Seven years ago, a pair of long, narrow apartments at Big Sky Senior Living stood unrented, looking "like two bowling alleys," in the words of Lauri Yelenich, the facility’s administrator.
But as of Friday morning, the place where the apartments once stood is now the complex’s new chapel, thanks to the efforts of staff, contractors, and an architect.
Amid the singing of hymns and the uttering of blessings, benedictions, and prayers, residents, staff, and clergy gathered Friday at the facility for a blessing of the new worship space.
Yelenich said the new chapel is the complex’s first dedicated worship space. It was the vision of Joe Rude — chief executive officer of Billings-based Health Management Services, which operates the facility — who came up with the idea of turning the largely unused apartments into something meaningful for residents.
“He had a great vision for it, and it just kind of evolved from there,” said Yelenich, who gave opening remarks Friday at Big Sky, an assisted-living facility near the corner of Elizabeth Warren Avenue and Continental Drive.
Brent Giop and Mike Swanson of Custom Construction, general contractor for the project, said they were proud of the work they completed on the chapel, while Butte architect Paul Blumen said he designed the chapel to elicit a welcoming spirit and feelings of warmth.
Big Sky Senior Living Activities Director Michael Engel spoke before worshipers Friday, noting that church services will be held every other Friday in the chapel, starting first with a Catholic mass, followed by a non-denominational service. Every three months the chapel will host a celebration of life event to honor those who have passed away. When services are not being held, he added, residents are free to use the chapel as a contemplative space throughout the day.

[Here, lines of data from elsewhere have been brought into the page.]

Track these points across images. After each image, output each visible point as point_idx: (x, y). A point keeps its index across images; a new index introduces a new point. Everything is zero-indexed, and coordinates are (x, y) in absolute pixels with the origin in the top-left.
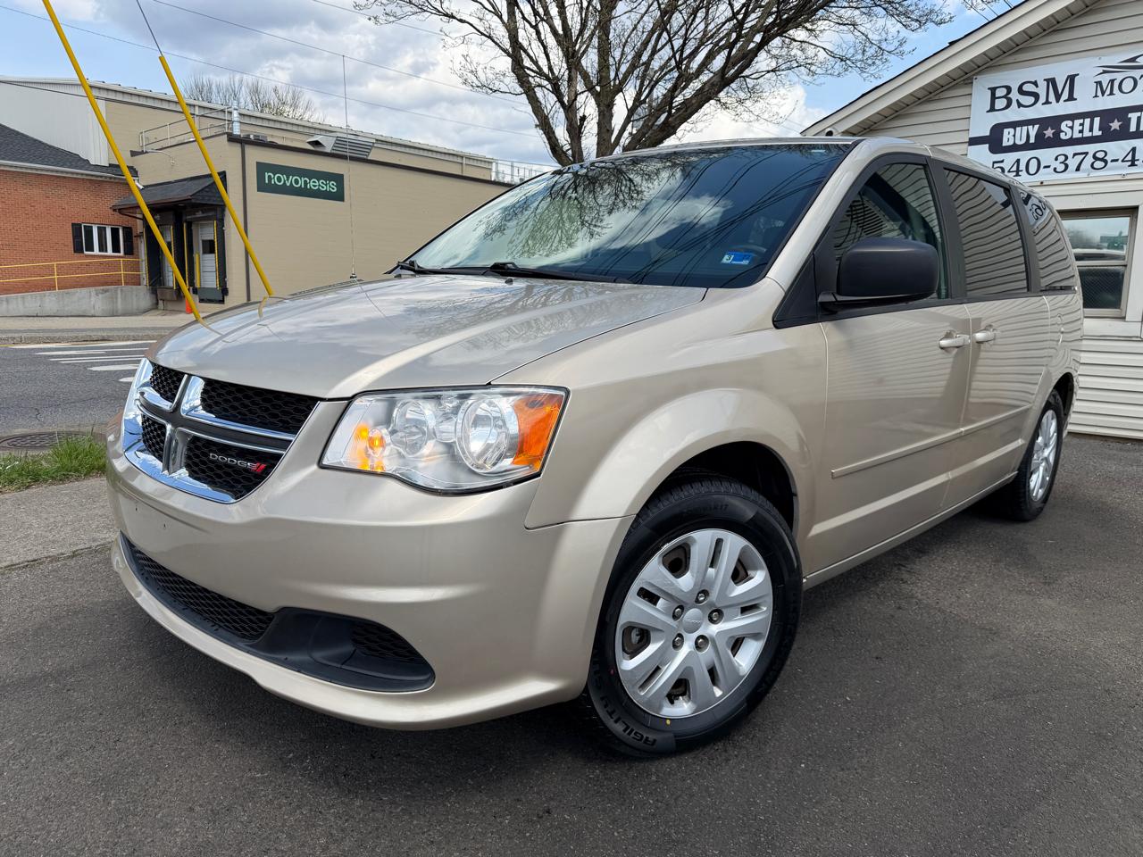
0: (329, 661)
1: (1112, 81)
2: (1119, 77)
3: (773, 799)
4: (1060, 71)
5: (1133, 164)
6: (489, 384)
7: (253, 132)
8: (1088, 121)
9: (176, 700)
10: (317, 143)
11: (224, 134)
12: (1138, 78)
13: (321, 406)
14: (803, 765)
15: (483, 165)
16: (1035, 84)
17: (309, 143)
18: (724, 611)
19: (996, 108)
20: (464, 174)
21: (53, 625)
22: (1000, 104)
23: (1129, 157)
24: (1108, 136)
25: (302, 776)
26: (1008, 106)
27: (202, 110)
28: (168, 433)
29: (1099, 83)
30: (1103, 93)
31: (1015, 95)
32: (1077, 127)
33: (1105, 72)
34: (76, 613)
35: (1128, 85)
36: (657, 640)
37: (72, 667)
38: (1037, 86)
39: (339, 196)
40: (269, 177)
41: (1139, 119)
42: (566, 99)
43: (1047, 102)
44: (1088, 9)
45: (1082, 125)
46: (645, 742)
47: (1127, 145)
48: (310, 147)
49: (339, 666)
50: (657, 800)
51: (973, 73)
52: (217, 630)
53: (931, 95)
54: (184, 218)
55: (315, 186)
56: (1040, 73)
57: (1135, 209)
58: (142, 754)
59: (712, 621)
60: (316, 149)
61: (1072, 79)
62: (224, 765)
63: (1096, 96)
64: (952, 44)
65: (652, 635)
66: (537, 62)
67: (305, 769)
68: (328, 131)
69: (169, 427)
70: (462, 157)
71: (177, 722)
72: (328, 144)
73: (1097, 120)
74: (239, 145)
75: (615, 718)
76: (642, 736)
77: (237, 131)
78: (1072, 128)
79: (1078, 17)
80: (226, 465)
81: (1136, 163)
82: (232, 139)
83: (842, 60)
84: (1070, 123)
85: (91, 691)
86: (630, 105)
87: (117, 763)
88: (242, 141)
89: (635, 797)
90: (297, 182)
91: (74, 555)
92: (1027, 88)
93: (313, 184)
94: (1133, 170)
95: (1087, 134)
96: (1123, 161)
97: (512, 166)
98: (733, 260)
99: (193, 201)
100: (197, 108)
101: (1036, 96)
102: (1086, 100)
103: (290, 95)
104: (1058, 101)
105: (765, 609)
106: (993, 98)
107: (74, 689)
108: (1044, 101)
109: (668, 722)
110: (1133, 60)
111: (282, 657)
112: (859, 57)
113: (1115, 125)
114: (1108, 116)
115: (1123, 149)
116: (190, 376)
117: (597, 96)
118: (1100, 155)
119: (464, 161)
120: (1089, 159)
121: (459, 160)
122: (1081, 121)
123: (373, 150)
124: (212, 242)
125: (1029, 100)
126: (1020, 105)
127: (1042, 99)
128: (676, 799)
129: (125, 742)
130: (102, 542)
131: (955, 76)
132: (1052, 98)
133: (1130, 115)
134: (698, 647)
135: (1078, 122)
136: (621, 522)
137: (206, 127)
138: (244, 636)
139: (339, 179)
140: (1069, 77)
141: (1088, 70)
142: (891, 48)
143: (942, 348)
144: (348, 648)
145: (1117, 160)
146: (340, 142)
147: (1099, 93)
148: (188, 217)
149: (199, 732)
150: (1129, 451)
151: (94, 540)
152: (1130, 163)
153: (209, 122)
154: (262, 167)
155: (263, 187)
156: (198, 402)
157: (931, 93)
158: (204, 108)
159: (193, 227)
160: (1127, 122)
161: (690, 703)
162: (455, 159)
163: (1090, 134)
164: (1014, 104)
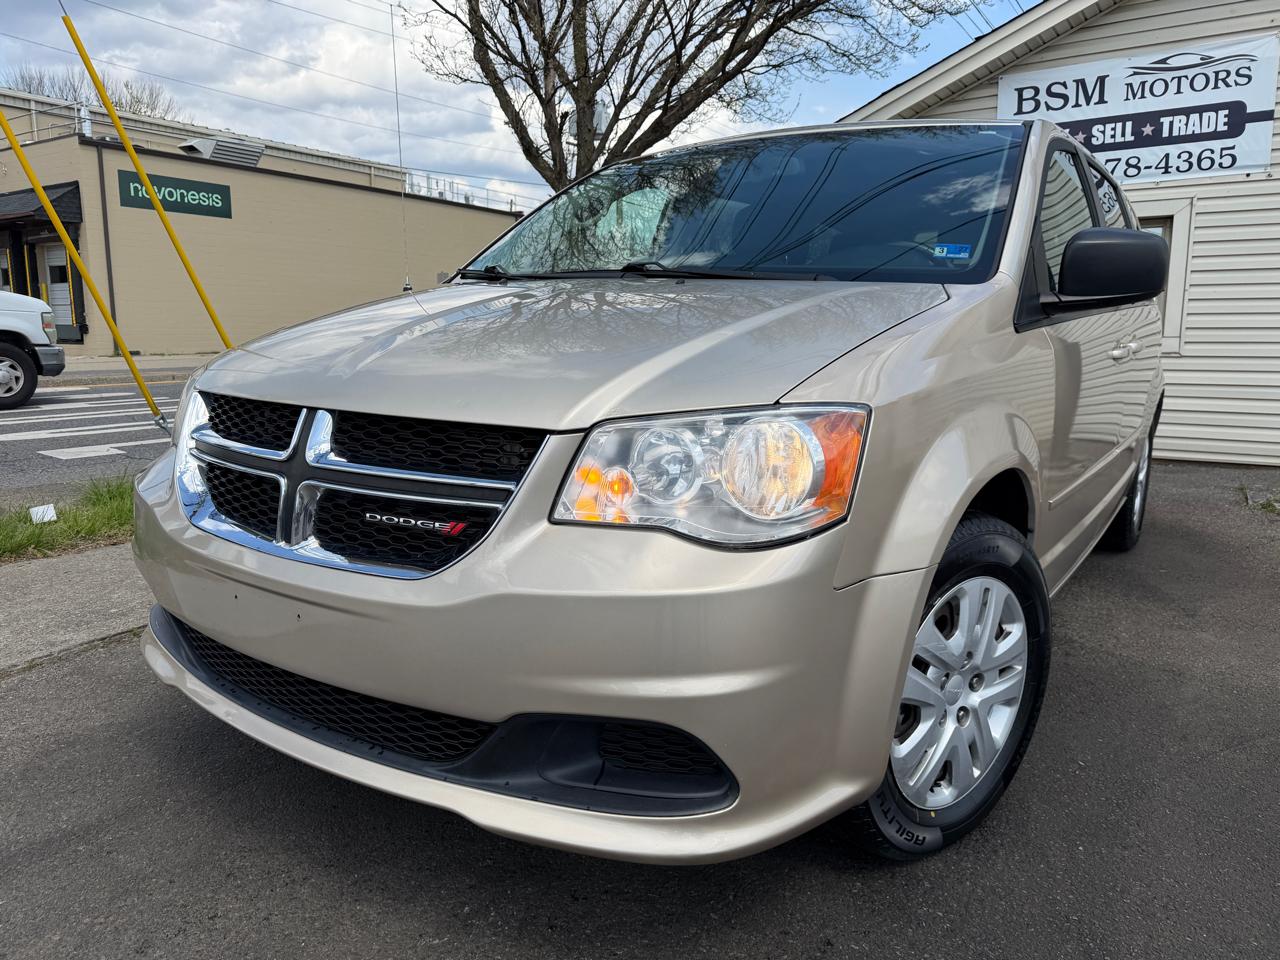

Several Butte clergy members attended Friday’s blessing, including Father William Dornbos of Butte’s Holy Spirit Catholic Church.
Dornbos has been serving Big Sky for 14 years, performing around 700 masses at the facility, which previously used its theater for religious services.

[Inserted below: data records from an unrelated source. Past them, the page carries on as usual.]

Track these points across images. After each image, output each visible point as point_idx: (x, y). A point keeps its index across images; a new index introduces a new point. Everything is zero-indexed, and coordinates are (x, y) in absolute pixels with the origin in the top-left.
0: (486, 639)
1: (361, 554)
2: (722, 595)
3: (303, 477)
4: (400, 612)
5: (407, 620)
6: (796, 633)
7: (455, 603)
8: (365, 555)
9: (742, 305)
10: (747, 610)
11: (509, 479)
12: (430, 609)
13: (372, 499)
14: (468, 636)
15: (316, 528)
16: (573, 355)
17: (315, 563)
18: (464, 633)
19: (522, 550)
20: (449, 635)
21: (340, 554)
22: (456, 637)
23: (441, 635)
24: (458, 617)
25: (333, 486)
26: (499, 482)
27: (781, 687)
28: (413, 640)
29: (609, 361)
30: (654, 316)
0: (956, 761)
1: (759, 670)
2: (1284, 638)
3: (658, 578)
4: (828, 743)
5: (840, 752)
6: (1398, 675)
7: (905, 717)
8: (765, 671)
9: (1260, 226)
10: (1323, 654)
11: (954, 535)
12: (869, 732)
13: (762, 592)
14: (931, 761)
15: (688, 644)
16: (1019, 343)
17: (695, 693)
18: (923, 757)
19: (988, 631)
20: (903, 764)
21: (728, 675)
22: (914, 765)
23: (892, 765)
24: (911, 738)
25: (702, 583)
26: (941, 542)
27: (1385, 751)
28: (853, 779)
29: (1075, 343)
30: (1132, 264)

“It’s been a great blessing for me to meet so many wonderful people,” said Dornbos, reflecting on his time serving the facility’s residents. “This space will be a wonderful, beautiful addition for our masses and for other religious celebrations.”
Deacon Bernard McCarthy of St. Patrick Catholic Church gave the opening prayer, while Father Brian Miller from Christ Church Anglican performed a benediction.
Blessing the church was Father Russell Radoicich of the Butte’s Holy Trinity Serbian Orthodox Church.
Meanwhile, Pastor Melissa Engel of Aldersgate United Methodist Church spoke on the meaning of sacred spaces.
“A holy place is where God is with us,” Engel said. “It’s here in this chapel, a place that can gather people together to remember who they are and whose they are.
“A holy place is where God is with us,” she continued. “It’s right here, right here in your heart, in every human heart, in every place that holds possibilities for hope, peace, love and joy in all times and in all ways.”